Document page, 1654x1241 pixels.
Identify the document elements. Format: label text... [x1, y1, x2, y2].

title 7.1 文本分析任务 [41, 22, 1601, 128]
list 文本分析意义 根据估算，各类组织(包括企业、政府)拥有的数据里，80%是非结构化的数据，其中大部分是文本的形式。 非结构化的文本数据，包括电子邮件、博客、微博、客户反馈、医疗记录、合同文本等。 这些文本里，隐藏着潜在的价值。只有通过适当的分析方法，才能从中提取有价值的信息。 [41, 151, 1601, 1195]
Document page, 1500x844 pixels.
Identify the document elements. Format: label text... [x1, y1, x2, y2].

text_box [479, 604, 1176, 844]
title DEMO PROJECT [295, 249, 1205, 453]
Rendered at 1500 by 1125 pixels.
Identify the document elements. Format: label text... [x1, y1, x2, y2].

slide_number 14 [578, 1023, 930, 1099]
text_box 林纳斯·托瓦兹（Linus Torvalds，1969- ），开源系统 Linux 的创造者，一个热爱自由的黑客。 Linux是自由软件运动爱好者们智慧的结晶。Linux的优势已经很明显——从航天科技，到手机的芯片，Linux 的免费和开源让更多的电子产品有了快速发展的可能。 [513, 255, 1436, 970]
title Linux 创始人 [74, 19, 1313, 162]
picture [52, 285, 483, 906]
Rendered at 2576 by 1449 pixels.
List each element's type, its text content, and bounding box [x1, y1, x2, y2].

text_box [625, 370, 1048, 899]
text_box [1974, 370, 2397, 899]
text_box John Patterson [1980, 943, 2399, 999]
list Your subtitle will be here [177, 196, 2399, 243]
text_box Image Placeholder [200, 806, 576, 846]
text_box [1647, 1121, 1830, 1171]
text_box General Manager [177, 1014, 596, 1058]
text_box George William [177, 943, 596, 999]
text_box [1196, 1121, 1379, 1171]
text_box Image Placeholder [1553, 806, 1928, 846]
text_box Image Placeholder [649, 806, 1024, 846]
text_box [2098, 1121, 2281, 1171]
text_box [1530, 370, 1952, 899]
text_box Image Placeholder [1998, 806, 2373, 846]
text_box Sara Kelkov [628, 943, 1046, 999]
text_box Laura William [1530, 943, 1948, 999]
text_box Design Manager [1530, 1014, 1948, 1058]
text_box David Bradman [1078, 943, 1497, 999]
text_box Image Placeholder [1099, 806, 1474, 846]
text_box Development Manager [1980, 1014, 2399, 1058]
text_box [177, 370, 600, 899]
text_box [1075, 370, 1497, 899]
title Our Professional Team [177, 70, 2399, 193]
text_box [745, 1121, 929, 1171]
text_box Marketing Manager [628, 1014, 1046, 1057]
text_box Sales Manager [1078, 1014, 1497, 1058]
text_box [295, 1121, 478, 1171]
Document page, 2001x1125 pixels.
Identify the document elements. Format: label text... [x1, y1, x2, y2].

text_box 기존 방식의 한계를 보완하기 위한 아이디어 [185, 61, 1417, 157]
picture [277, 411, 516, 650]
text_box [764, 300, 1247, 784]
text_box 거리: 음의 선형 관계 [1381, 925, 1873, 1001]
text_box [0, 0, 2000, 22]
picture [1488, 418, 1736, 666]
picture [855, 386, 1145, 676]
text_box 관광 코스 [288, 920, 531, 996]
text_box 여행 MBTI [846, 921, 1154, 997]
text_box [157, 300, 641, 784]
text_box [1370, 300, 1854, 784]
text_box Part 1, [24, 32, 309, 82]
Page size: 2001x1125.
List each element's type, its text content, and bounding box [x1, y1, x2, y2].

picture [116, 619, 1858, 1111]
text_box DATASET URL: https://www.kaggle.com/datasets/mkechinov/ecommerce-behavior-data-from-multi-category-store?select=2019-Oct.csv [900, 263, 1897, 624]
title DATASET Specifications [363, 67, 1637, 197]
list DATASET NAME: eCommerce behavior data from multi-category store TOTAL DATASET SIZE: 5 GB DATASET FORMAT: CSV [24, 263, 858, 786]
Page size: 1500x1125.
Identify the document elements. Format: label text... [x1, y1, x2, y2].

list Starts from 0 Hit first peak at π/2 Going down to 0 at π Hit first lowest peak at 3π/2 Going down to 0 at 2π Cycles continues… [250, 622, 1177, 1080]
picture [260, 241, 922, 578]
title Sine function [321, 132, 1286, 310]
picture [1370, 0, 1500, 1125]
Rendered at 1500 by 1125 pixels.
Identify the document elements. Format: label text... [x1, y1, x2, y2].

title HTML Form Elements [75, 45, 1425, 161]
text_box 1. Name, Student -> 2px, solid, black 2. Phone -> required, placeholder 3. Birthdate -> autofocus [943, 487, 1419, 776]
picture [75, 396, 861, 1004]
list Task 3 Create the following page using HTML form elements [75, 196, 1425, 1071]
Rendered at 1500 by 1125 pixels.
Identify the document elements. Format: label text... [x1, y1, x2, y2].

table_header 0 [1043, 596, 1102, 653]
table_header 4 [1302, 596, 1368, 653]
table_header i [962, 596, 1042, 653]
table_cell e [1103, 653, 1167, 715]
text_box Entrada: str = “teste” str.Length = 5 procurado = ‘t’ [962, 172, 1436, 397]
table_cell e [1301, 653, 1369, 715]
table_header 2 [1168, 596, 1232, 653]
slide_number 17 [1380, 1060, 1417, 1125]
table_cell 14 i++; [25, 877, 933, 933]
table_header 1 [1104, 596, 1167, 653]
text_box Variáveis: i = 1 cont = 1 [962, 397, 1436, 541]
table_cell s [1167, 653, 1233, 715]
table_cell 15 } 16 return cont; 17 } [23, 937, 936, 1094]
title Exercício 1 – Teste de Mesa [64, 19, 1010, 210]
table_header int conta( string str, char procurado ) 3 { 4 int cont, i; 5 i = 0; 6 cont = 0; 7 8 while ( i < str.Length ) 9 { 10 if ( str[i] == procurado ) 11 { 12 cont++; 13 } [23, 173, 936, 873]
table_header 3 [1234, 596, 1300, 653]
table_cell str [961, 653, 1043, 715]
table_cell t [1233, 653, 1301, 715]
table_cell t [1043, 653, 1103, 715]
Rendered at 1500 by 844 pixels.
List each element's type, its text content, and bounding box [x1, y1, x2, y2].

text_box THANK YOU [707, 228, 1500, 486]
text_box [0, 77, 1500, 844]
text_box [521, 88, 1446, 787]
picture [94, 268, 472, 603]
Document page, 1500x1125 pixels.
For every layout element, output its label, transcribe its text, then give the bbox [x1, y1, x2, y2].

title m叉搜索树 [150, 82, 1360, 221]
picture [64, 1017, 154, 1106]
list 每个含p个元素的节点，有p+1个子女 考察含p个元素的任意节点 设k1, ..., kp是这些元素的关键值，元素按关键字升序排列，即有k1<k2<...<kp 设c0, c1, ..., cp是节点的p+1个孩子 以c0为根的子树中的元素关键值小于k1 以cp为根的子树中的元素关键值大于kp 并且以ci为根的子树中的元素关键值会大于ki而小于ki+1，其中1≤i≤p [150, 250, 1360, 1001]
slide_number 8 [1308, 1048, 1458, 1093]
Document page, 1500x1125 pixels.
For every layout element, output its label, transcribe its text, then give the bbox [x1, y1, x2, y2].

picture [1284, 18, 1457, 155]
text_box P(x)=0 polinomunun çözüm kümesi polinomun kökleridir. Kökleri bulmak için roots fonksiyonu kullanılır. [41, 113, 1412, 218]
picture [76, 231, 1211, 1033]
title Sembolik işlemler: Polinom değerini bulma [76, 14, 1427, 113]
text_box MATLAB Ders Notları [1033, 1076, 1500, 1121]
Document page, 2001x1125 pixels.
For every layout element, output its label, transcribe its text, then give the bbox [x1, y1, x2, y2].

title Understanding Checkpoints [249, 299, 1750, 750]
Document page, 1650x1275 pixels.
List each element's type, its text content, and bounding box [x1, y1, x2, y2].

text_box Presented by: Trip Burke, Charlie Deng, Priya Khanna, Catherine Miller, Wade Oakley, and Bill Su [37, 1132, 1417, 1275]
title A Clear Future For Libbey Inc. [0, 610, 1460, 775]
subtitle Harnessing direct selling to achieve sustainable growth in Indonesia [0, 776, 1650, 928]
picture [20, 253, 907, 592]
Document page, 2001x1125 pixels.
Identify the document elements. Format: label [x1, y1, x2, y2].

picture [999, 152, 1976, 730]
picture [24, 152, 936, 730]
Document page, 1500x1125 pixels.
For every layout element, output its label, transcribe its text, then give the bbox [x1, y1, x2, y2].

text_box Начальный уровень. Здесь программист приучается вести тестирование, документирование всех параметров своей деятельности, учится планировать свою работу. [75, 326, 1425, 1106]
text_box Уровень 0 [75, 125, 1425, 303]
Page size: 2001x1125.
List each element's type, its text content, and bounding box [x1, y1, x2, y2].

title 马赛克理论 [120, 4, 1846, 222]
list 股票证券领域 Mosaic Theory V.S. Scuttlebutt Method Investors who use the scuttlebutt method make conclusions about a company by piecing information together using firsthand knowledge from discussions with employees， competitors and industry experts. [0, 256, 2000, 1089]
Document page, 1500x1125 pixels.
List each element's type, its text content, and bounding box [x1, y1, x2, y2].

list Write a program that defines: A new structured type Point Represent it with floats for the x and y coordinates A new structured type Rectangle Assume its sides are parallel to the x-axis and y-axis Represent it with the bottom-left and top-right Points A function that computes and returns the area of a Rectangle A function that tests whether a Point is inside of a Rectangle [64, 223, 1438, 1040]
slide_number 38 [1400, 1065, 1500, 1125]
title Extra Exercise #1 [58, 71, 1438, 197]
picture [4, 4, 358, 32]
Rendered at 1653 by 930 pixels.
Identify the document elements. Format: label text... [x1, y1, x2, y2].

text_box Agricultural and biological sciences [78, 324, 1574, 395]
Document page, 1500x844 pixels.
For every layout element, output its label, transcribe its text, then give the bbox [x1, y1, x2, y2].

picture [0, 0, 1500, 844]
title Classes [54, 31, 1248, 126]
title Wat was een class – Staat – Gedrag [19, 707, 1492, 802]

> _Task to carry out_
Retype exactly the lines of the data above that fall between the line with "text_box [479, 604, 1176, 844]" and the line with "Rendered at 2576 by 1449 pixels.", inclusive, and add nothing.

> _Expected output_
text_box [479, 604, 1176, 844]
title DEMO PROJECT [295, 249, 1205, 453]
Rendered at 1500 by 1125 pixels.
Identify the document elements. Format: label text... [x1, y1, x2, y2].

slide_number 14 [578, 1023, 930, 1099]
text_box 林纳斯·托瓦兹（Linus Torvalds，1969- ），开源系统 Linux 的创造者，一个热爱自由的黑客。 Linux是自由软件运动爱好者们智慧的结晶。Linux的优势已经很明显——从航天科技，到手机的芯片，Linux 的免费和开源让更多的电子产品有了快速发展的可能。 [513, 255, 1436, 970]
title Linux 创始人 [74, 19, 1313, 162]
picture [52, 285, 483, 906]
Rendered at 2576 by 1449 pixels.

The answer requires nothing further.